I hadn't even thought what a problem this would be until now! Elephants tend to launch their crop-raiding missions under the cover of darkness! I'm sure you would too! I've come up with several possible solutions:
- Two raspberry pi cameras: one with an IR filter (for daylight) and one without an IR filter (for darkness)
- One raspberry pi camera: use an IR-filtered raspberry pi camera but trigger a flash at the same time
- One external camera: don't use a raspberry pi camera, but use an external camera with a flash instead
- One raspberry pi camera: use a raspberry pi camera with no IR filter and only detect elephants in darkness
I've narrowed this down to either solution 1 or solution 3. In fact, the 2015 hackaday prize had an entry for a pi camera multiplexer https://hackaday.io/project/2847-ivport-raspberry-pi-camera-module-multiplexer which can facilitate connection of both a raspberry pi IR-filtered camera, and a raspberry pi camera with no IR filter. We can decide which to use by employing a simple circuit with a photoresistor/LDR to determine if it's daytime or nighttime. However, we aren't going to see much at night without some infrared light. There are plenty of projects that have used IR LEDs for home security. But they are only designed for illuminating a human say 2-3m away from the LED array!
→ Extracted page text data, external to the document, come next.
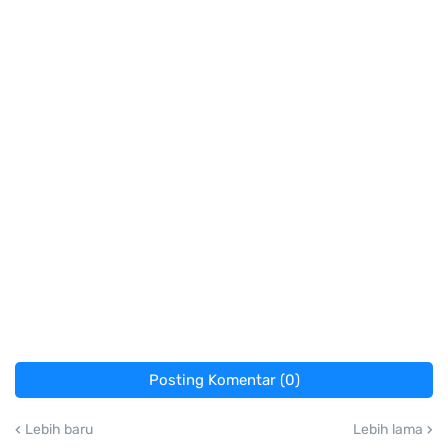
Posting Komentar (0)
Lebih baru
Lebih lama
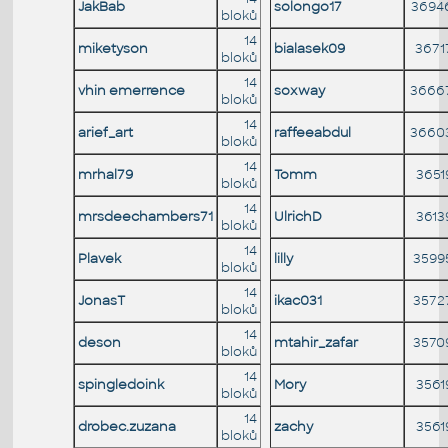
JakBab
solongo17
3694
bloků
14
miketyson
bialasek09
3671
bloků
14
vhin emerrence
soxway
3666
bloků
14
arief_art
raffeeabdul
3660
bloků
14
mrhal79
Tomm
3651
bloků
14
mrsdeechambers71
UlrichD
3613
bloků
14
Plavek
lilly
3599
bloků
14
JonasT
ikac031
3572
bloků
14
deson
mtahir_zafar
3570
bloků
14
spingledoink
Mory
3561
bloků
14
drobec.zuzana
zachy
3561
bloků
To obtain an image of an elephant 10-20m from the elephant-detection device will take something it bit more powerful. What I'm stuck with at the moment is using something like an 11W IR illuminator, such as show below, which is obviously going to be a big drain on batteries and add more to the cost!I'm not keen on solution 3, because using a flash will most likely result in elephants avoiding the elephant-detection device.